As director of graphic design, Campbell prepares and provides dynamic graphic designs for all social media platforms. He says he intends to tell a story through every constructed piece of content.
He works on various pieces of creative content, ranging from birthday graphics for potential recruits to holiday cards and general mailers.
“Being in the Big Ten has presented me with the tremendous opportunity of being exposed to one of the premier football and intercollegiate athletic conferences in our country. Moreover, the geographical diversity throughout the conference has resulted in extensive market exposure ranging from New York City all the way to Lincoln, Nebraska. I have learned to whom much is given, much is required in return.”
Campbell has expressed gratitude for his time at Newman and how it prepared him for his creative career in sports.

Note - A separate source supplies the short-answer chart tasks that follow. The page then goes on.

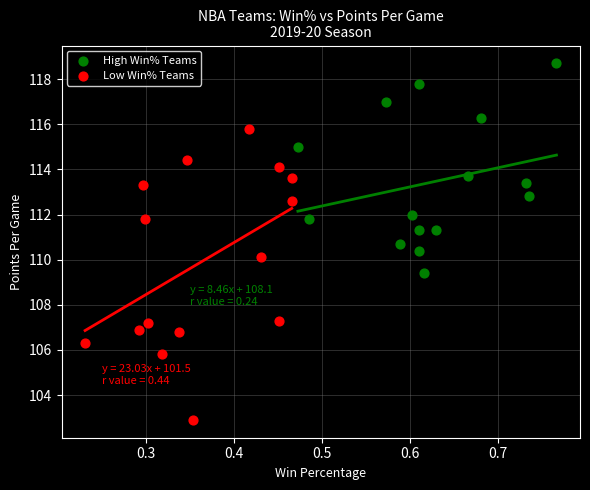

Which series contains the highest Y value?

High Win% Teams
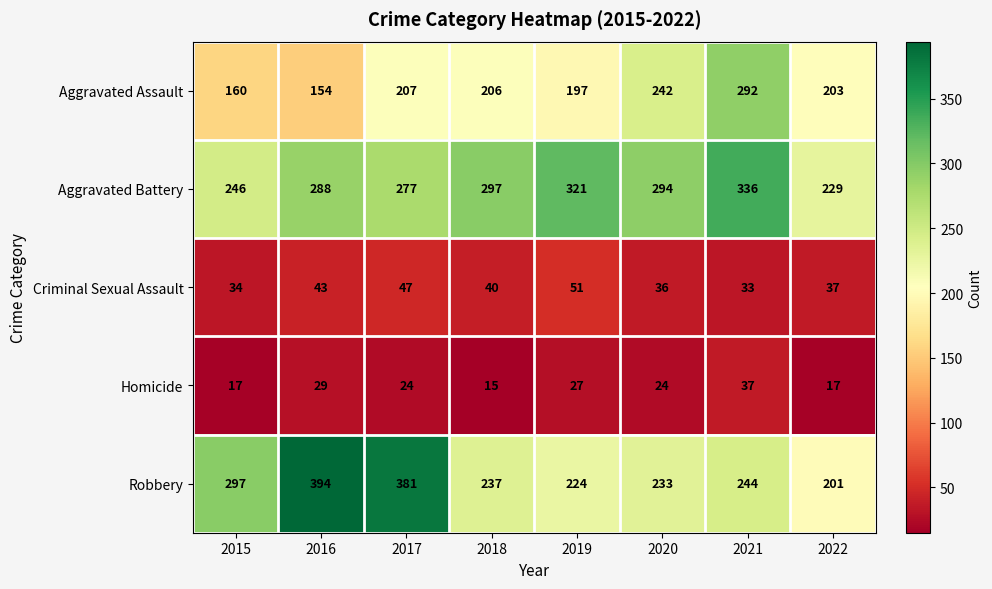

What is the greatest value displayed?

394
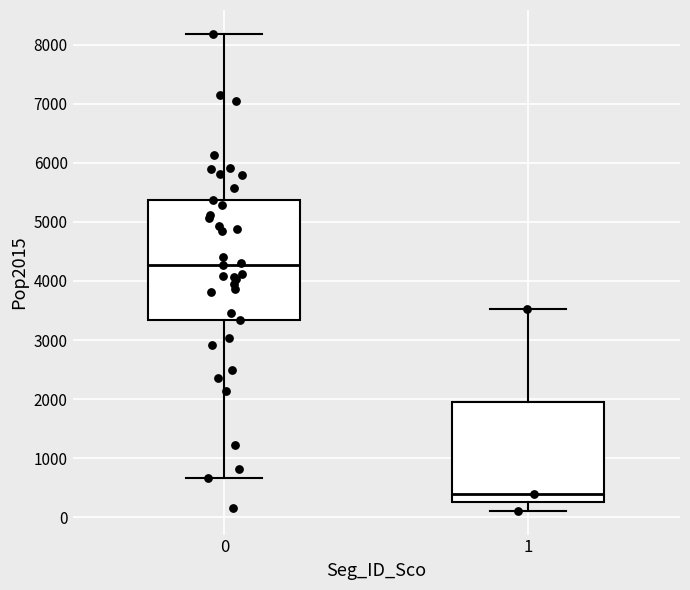

Where is the lower edge of the box at x = 0 on the y-axis? The values are not printed on the chart, so give them approximately, as read against the axis.

3300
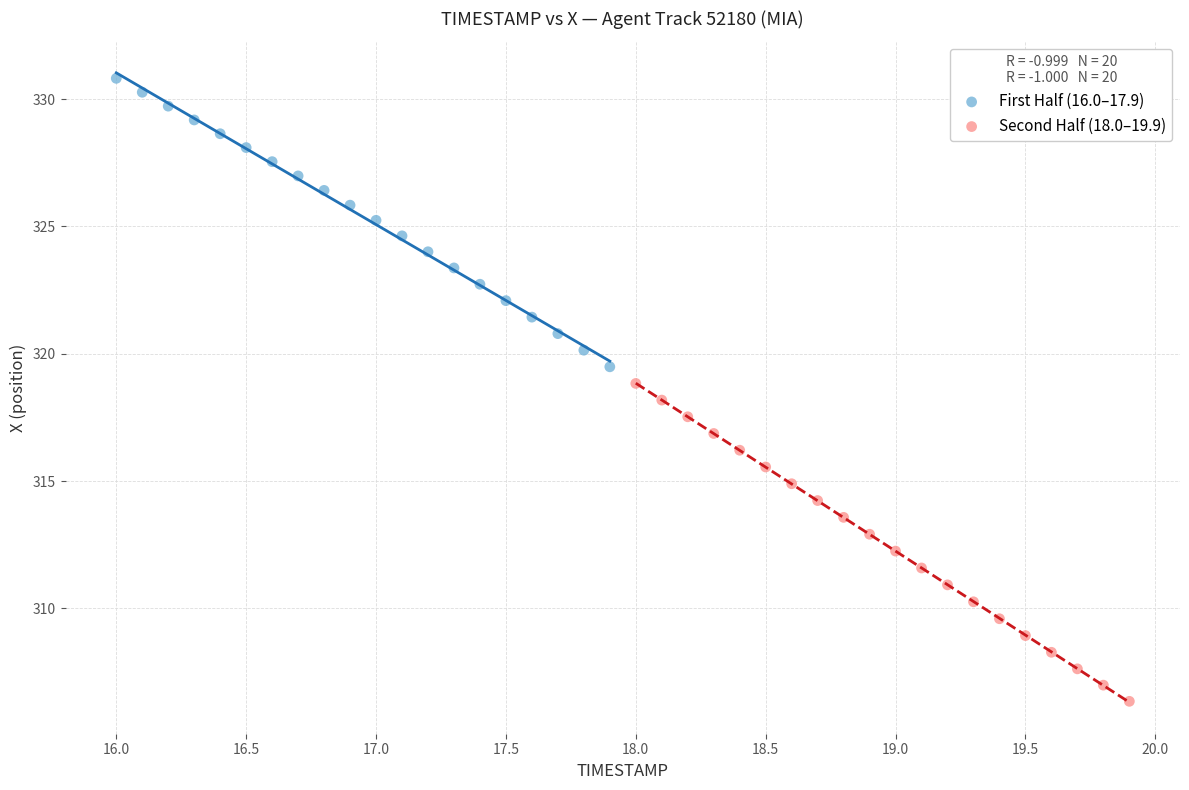

Which series has the largest Y range (max minus min)?

Second Half (18.0–19.9)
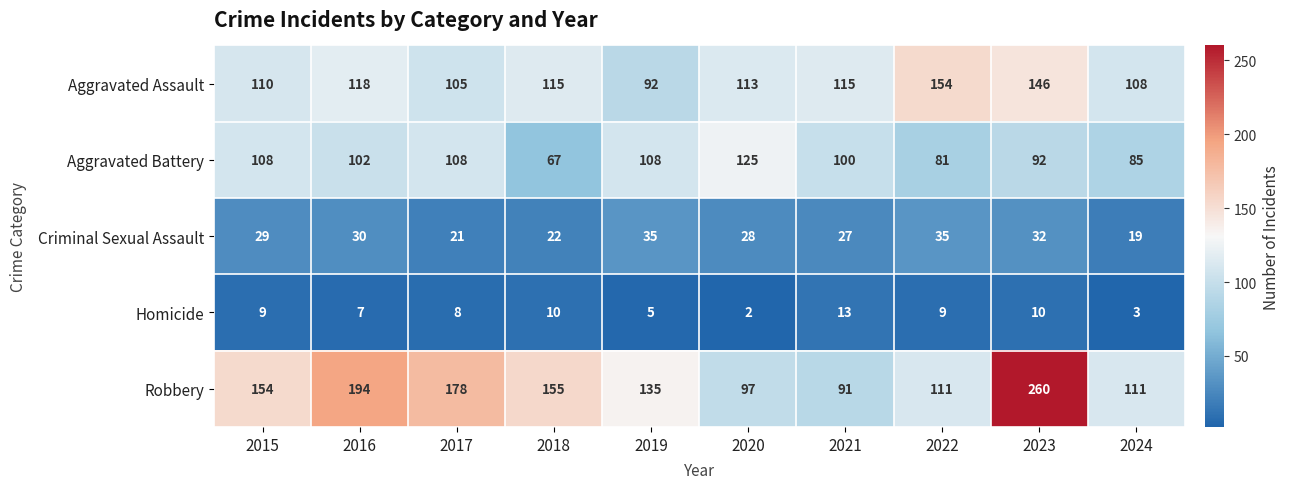

Read the Robbery value at 2020, to the nearest 5.

95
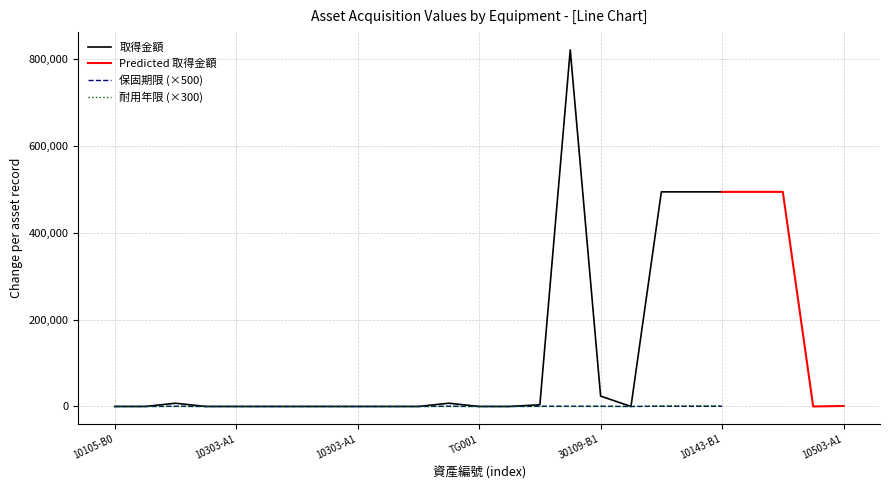

Rank the categories by 保固期限 value from highest to lowest.

10145-A111002, 10145-A111001, 10405-A111004, 30103-B111001, 30109-B111001, 10143-B111001, 10143-B111002, 10143-B111003, 10143-B111004, 10143-B111005, 10503-A111001, 10105-B098001, 10103-B098001, 10303-A111008, 10303-A111009, 10303-A111010, 10303-A111011, 10303-A111012, 10303-A111013, 10303-A111014, TG002, TG001, 10303-A111007, 10303-A111006, 10303-A111005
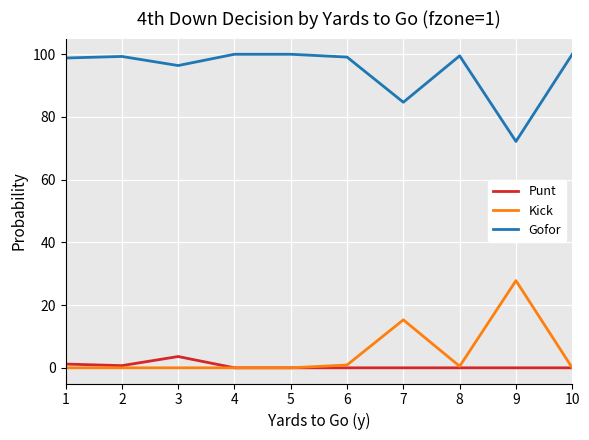

What is the maximum value shown in the chart?

100.0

Born in Kansas, living the majority of his childhood in Ohio and eventually moving to Indiana, Campbell wasn’t tied to any one state when it came to his college search. His parents, both Newman alumni, encouraged him to look into Newman because of their positive experiences. An added perk was rekindling his relationship with his grandmother while in Wichita.

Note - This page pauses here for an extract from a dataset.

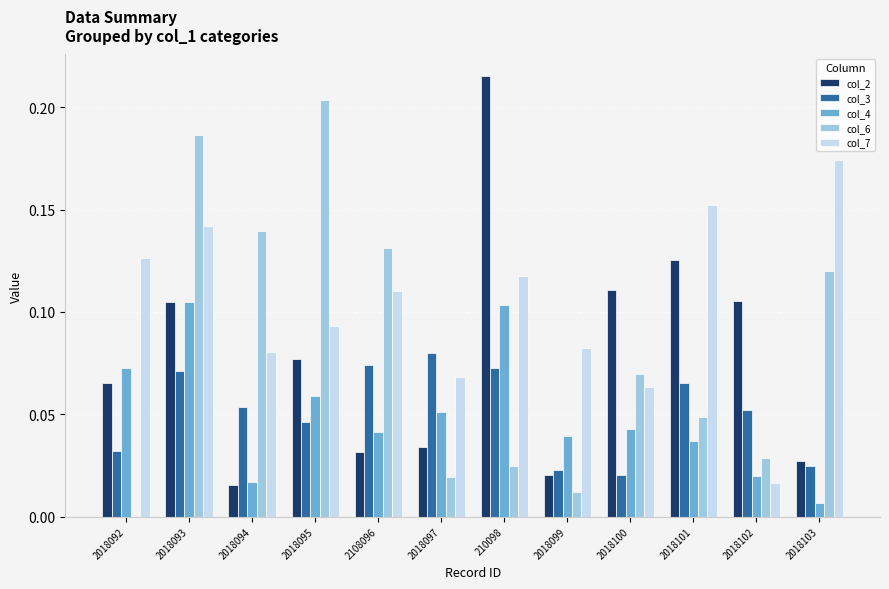

How many series are shown in this chart?

5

“In retrospect, I believe God placed me at Newman for a reason,” he said.
Professor of communication Suzanne Berg, in particular, played a significant role in helping him find his passion, expand his studies and turn his talent into a viable career.
“As my junior year transpired, I developed a hobby in sport-related graphic design because it was quickly becoming a field of work in high demand. Learning these skills would make me more valuable in the long run. So, I taught myself the basics of Photoshop, but Dr. Berg knew I could learn even more if I decided to pursue a minor in art.

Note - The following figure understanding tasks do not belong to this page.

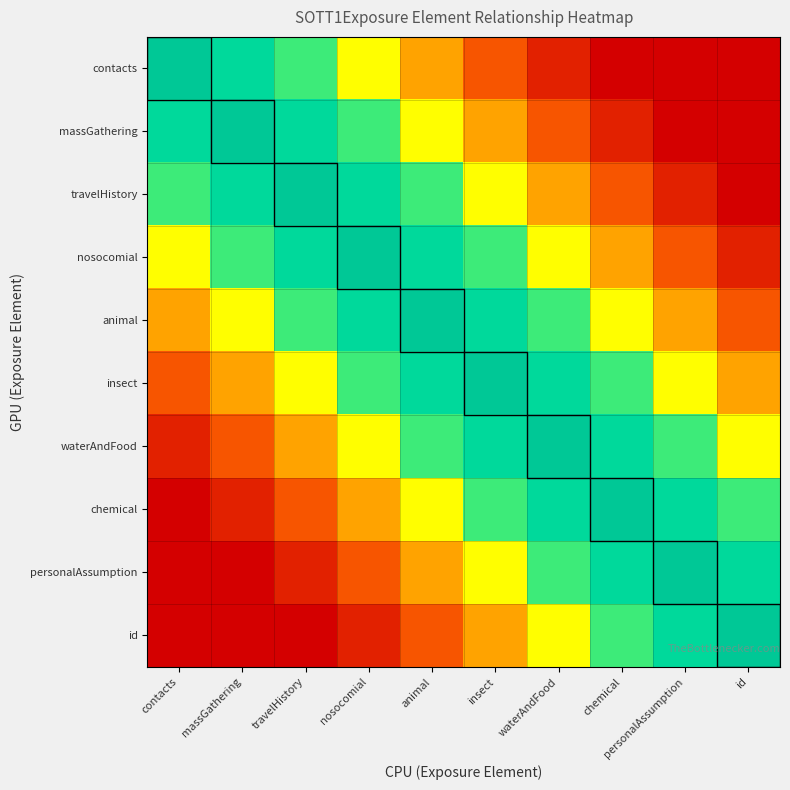

Reading left to right, what are all the values shown in this chart?

contacts: contacts=1.0	massGathering=0.8	travelHistory=0.7	nosocomial=0.6	animal=0.4	insect=0.2	waterAndFood=0.1	chemical=0.0	personalAssumption=0.0	id=0.0
massGathering: contacts=0.8	massGathering=1.0	travelHistory=0.8	nosocomial=0.7	animal=0.6	insect=0.4	waterAndFood=0.2	chemical=0.1	personalAssumption=0.0	id=0.0
travelHistory: contacts=0.7	massGathering=0.8	travelHistory=1.0	nosocomial=0.8	animal=0.7	insect=0.6	waterAndFood=0.4	chemical=0.2	personalAssumption=0.1	id=0.0
nosocomial: contacts=0.6	massGathering=0.7	travelHistory=0.8	nosocomial=1.0	animal=0.8	insect=0.7	waterAndFood=0.6	chemical=0.4	personalAssumption=0.2	id=0.1
animal: contacts=0.4	massGathering=0.6	travelHistory=0.7	nosocomial=0.8	animal=1.0	insect=0.8	waterAndFood=0.7	chemical=0.6	personalAssumption=0.4	id=0.2
insect: contacts=0.2	massGathering=0.4	travelHistory=0.6	nosocomial=0.7	animal=0.8	insect=1.0	waterAndFood=0.8	chemical=0.7	personalAssumption=0.6	id=0.4
waterAndFood: contacts=0.1	massGathering=0.2	travelHistory=0.4	nosocomial=0.6	animal=0.7	insect=0.8	waterAndFood=1.0	chemical=0.8	personalAssumption=0.7	id=0.6
chemical: contacts=0.0	massGathering=0.1	travelHistory=0.2	nosocomial=0.4	animal=0.6	insect=0.7	waterAndFood=0.8	chemical=1.0	personalAssumption=0.8	id=0.7
personalAssumption: contacts=0.0	massGathering=0.0	travelHistory=0.1	nosocomial=0.2	animal=0.4	insect=0.6	waterAndFood=0.7	chemical=0.8	personalAssumption=1.0	id=0.8
id: contacts=0.0	massGathering=0.0	travelHistory=0.0	nosocomial=0.1	animal=0.2	insect=0.4	waterAndFood=0.6	chemical=0.7	personalAssumption=0.8	id=1.0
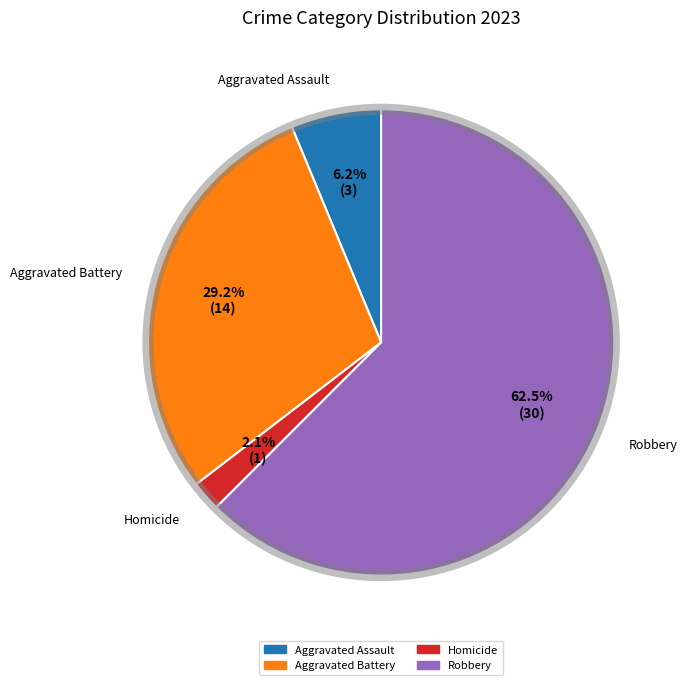

What is the largest slice in the pie chart?

Robbery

“I took her advice into account and never looked back. Little did I know that art would eventually become an outlet for me to become even more of an anomaly.”
Campbell discovered his niche by marrying sports and art.
“I always had a purpose in mind and my intent was to maximize all of the resources that were made readily available to students (at Newman). It became a place where I was able to channel my inner peace as the years progressed. I found out who I was and I grew perfectly content with accepting who God made me to be.
“I made my fair share of mistakes during my time there, and I failed at achieving many other personal goals that I thought possessed importance during those years, but instead of allowing those inadequacies to define me, I chose to allow them to refine who I was as time went on. It felt as though all the pieces of the puzzle fell in place by my senior year and instead of trying to please people, my identity was truly found in attempting to please God in everything I did,” he said.
Campbell believes the university taught him to be an original and not to care what others think by inspiring him to create goals for himself that others may not believe in or understand.
He added that Berg made quite an impact on his life and he still carries her legacy with him wherever he goes. “I know she’s proud of who I’ve become,” he said.
Asked about what he foresees in his future, Campbell states, “That’s a question I can’t provide a concrete answer for.”
For now, he intends to live day by day.
“I expect great success, but more importantly, I expect to become a man who makes everyone around him better. People will remember me for who I was and not for what I accomplished in this lifetime. That in itself is far more important than any composition of art I end up producing. Nebraska has already given me more than I could ever imagine. It’s only right for me to give everything I have for Nebraska in return.”